A new phishing campaign is taking advantage of interest in images captured by the James Webb Telescope to infect victims with malwareanalysts warned.
A report (opens in new tab) from security firm Securonix found that cybercriminals are embedding malware capable of bypassing anti virus filters in an image of the galaxy cluster SMACS 0723 released by NASA earlier this year.
Although the image appears completely harmless at first, inspecting the file in a text editor reveals code designed to trigger the download of a malicious executable.
Images from the James Webb Telescope
In July 2022, NASA released the first selection of images taken by the James Webb Space Telescope, describing for the first time the “earliest, rapid phases of star formation”. The spectacular full-color images have spread like wildfire across social media platforms.
However, as with any trend or event that captures the public imagination, the demand for more telescope images has created an opportunity for cybercriminals.
In this case, the threat actor distributes a phishing email containing a Microsoft Office attachment. Once downloaded, the attachment sets off a chain reaction that eventually leads to the malicious image making its way onto the victim’s device.
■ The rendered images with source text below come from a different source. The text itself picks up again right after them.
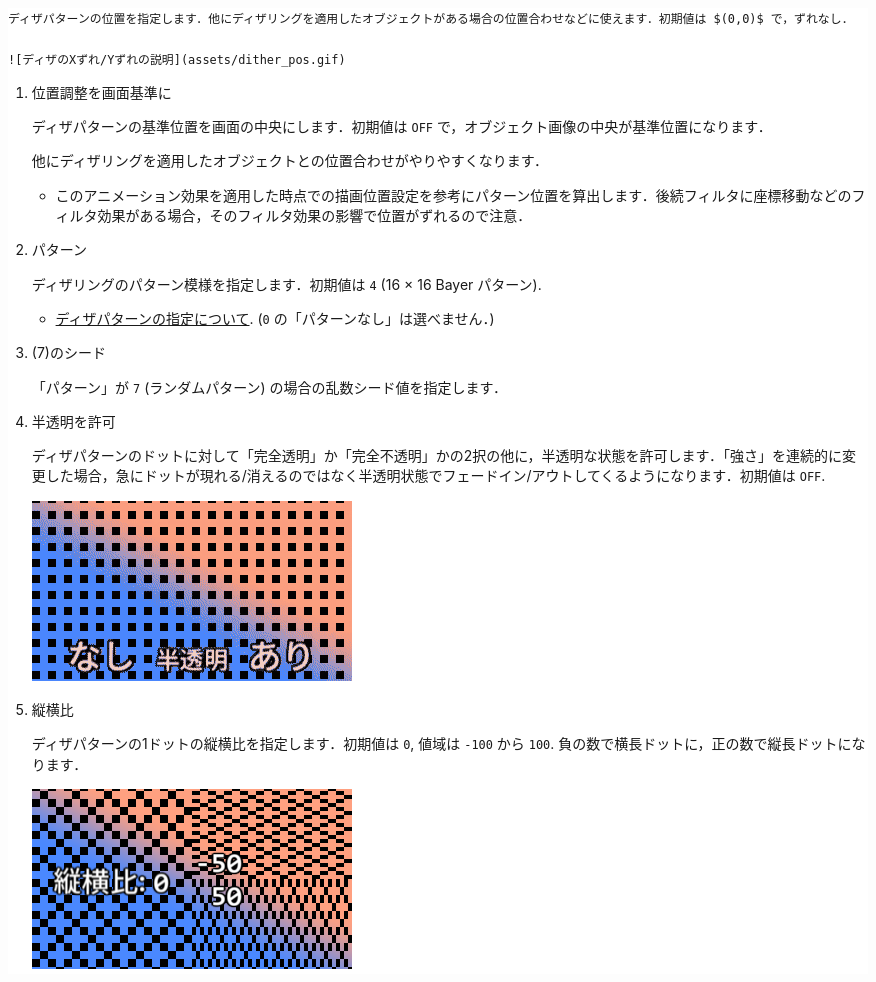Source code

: 	ディザパターンの位置を指定します．他にディザリングを適用したオブジェクトがある場合の位置合わせなどに使えます．初期値は $(0,0)$ で，ずれなし．

	![ディザのXずれ/Yずれの説明](assets/dither_pos.gif)

1.	位置調整を画面基準に

	ディザパターンの基準位置を画面の中央にします．初期値は `OFF` で，オブジェクト画像の中央が基準位置になります．

	他にディザリングを適用したオブジェクトとの位置合わせがやりやすくなります．

	-	このアニメーション効果を適用した時点での描画位置設定を参考にパターン位置を算出します．後続フィルタに座標移動などのフィルタ効果がある場合，そのフィルタ効果の影響で位置がずれるので注意．

1.	パターン

	ディザリングのパターン模様を指定します．初期値は `4` (16 × 16 Bayer パターン).

	-	[ディザパターンの指定について](#ディザパターンの指定). (`0` の「パターンなし」は選べません．)

1.	(7)のシード

	「パターン」が `7` (ランダムパターン) の場合の乱数シード値を指定します．

1.	半透明を許可

	ディザパターンのドットに対して「完全透明」か「完全不透明」かの2択の他に，半透明な状態を許可します．「強さ」を連続的に変更した場合，急にドットが現れる/消えるのではなく半透明状態でフェードイン/アウトしてくるようになります．初期値は `OFF`.

	![半透明の許可の比較](assets/dither_mask_alpha.gif)

1.	縦横比

	ディザパターンの1ドットの縦横比を指定します．初期値は `0`, 値域は `-100` から `100`.
	負の数で横長ドットに，正の数で縦長ドットになります．

	![ディザパターンの縦横比の比較](assets/dither_mask_alpha.png)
The malware itself, coded in Golang to complicate analysis, is said to be capable of exfiltrating sensitive data and handing over control of the infected machine to the operator.
To protect against scams of this kind, web users are advised never to download attachments from unsolicited e-mails and to question messages for spelling or grammatical errors that could betray a scam.
Separately, although the type of malware in question is reported to be able to bypass security measures, devices should still be protected with leading antivirus and ransomware protection software that will reduce the overall risk of infection.